◆ Work to be completed ◆
Match on the string "Lampung" in the entries below and return every matching line.

◆ Records for this task ◆
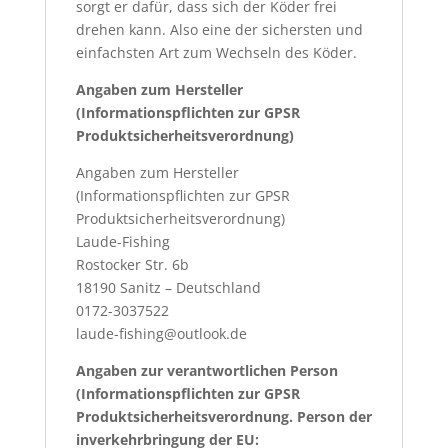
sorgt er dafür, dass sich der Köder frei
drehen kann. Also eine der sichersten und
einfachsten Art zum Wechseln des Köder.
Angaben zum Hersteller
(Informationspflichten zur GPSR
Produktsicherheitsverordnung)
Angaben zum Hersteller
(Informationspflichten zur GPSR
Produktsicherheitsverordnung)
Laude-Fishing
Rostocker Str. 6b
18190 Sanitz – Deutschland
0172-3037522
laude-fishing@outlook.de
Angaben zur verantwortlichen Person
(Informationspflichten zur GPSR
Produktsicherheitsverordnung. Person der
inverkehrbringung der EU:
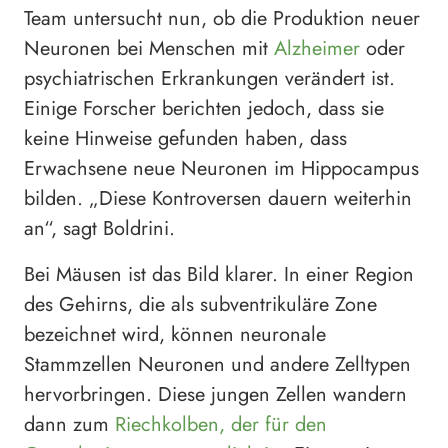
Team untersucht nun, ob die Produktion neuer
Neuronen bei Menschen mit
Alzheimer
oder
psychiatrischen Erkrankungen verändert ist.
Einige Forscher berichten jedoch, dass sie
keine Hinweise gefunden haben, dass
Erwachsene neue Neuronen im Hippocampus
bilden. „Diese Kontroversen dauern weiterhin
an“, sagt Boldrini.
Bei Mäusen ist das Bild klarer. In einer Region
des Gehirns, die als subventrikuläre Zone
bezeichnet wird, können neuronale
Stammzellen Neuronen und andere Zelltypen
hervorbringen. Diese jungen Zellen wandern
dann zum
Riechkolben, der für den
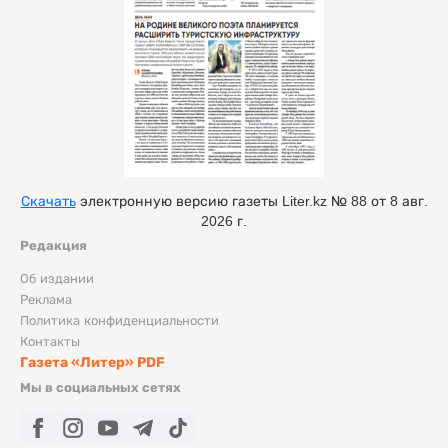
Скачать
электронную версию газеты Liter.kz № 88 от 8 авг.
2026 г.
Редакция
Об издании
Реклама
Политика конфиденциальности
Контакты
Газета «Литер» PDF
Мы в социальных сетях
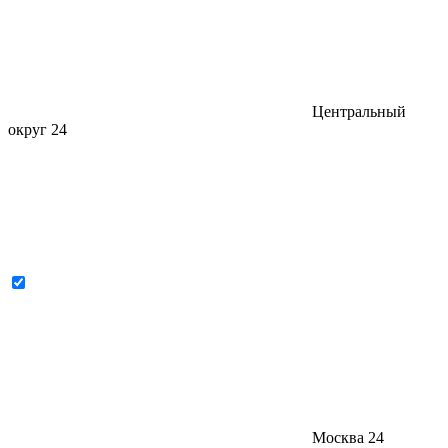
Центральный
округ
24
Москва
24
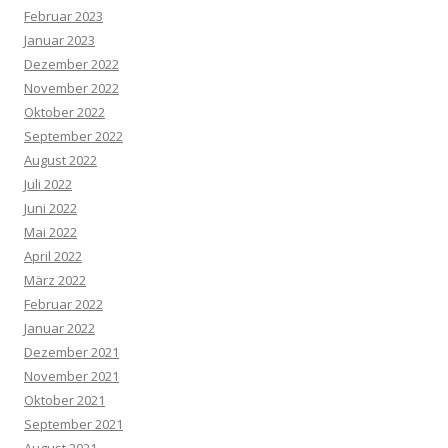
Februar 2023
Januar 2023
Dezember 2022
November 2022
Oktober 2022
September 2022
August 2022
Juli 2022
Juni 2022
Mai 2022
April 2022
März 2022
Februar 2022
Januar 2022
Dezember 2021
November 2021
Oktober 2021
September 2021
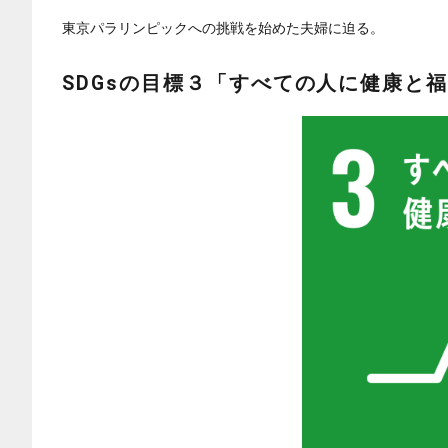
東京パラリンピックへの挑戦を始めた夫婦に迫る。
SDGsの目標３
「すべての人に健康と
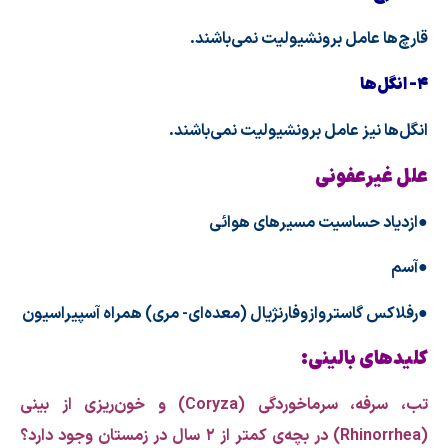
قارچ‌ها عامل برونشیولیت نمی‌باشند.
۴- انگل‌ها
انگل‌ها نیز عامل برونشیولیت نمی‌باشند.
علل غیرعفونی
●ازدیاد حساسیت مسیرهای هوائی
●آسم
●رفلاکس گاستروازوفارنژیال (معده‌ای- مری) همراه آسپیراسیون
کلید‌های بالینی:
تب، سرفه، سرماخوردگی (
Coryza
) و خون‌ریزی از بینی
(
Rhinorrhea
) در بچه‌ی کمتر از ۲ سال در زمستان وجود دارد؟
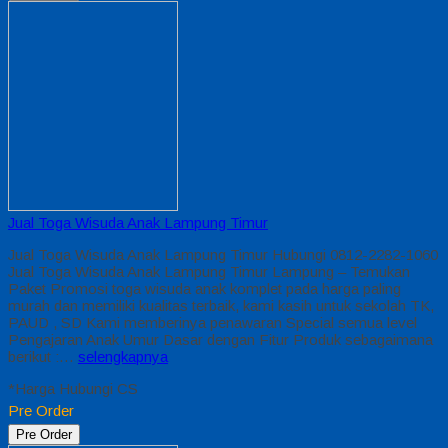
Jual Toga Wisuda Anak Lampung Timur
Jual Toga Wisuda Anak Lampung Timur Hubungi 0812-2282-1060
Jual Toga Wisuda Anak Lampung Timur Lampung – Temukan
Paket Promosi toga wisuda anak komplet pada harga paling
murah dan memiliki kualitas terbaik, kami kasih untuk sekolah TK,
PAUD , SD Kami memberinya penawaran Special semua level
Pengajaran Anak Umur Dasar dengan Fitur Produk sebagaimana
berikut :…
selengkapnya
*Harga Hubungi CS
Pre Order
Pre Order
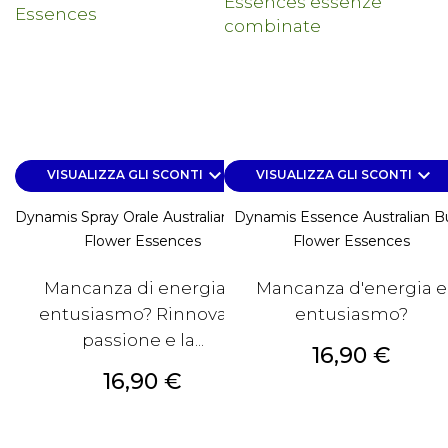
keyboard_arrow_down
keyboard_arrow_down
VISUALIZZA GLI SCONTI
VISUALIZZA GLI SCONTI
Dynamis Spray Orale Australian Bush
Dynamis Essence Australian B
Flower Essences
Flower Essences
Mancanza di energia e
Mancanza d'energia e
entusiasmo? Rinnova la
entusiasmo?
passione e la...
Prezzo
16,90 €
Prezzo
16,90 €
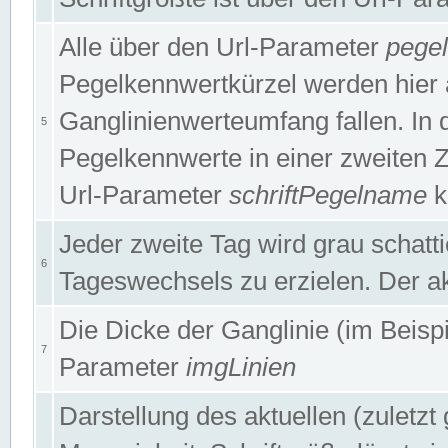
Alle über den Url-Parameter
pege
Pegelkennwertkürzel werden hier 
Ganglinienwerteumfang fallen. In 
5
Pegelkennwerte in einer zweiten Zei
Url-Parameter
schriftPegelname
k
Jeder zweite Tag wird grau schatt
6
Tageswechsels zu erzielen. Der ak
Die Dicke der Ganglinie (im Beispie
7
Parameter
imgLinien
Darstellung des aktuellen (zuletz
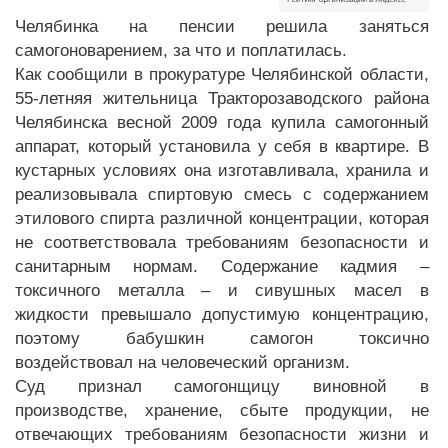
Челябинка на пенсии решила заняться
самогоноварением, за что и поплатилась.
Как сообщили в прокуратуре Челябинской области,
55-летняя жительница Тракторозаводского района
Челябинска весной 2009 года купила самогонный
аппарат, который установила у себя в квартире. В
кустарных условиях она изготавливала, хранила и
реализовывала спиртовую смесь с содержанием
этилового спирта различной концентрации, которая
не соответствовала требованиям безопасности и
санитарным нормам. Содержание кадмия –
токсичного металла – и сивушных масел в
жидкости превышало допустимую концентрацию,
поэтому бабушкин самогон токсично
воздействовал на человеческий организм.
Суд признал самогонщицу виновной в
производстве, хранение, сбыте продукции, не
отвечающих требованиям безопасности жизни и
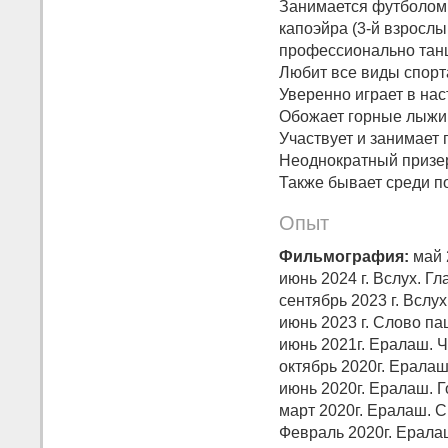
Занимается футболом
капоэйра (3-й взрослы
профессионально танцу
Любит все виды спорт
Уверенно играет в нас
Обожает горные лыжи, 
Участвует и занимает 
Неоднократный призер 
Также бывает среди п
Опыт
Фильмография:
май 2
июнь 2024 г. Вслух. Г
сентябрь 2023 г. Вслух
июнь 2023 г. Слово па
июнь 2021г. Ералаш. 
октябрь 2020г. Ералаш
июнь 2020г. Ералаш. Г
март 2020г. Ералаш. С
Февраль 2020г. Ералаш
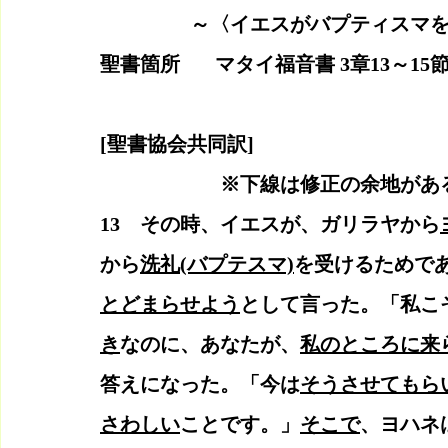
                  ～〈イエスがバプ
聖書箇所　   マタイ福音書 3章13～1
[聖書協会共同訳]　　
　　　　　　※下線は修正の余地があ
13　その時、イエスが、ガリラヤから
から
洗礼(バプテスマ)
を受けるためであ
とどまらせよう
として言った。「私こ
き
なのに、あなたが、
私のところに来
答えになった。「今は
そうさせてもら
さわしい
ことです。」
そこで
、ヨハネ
---
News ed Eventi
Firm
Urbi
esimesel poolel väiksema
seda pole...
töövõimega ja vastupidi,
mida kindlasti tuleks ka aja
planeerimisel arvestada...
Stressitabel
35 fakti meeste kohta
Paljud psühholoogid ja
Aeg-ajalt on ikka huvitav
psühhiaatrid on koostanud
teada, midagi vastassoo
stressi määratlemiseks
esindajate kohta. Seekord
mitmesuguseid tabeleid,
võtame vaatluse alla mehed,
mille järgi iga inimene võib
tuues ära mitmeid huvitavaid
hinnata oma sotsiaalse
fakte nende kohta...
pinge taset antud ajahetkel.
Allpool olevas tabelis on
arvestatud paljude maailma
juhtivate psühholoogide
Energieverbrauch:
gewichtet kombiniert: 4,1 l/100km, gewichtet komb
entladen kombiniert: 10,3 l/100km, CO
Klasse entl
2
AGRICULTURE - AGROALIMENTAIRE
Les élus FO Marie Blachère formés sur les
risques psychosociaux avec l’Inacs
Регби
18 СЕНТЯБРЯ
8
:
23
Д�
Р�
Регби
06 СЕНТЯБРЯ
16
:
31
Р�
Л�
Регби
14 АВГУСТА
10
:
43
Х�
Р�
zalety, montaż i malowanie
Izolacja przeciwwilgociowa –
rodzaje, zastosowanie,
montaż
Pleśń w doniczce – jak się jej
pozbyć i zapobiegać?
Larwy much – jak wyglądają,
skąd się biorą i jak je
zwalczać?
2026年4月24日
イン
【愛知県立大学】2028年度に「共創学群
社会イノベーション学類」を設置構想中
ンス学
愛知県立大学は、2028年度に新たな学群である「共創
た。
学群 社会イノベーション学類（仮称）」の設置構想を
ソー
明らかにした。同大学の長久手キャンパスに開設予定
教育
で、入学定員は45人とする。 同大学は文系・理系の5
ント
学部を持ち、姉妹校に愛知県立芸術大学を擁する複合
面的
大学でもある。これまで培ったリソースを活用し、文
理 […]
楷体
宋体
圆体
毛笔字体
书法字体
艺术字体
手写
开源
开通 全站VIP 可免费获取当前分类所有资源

◆ Answer to this exercise ◆
Jual Toga Wisuda Anak Lampung Timur
Jual Toga Wisuda Anak Lampung Timur Hubungi 0812-2282-1060
Jual Toga Wisuda Anak Lampung Timur Lampung – Temukan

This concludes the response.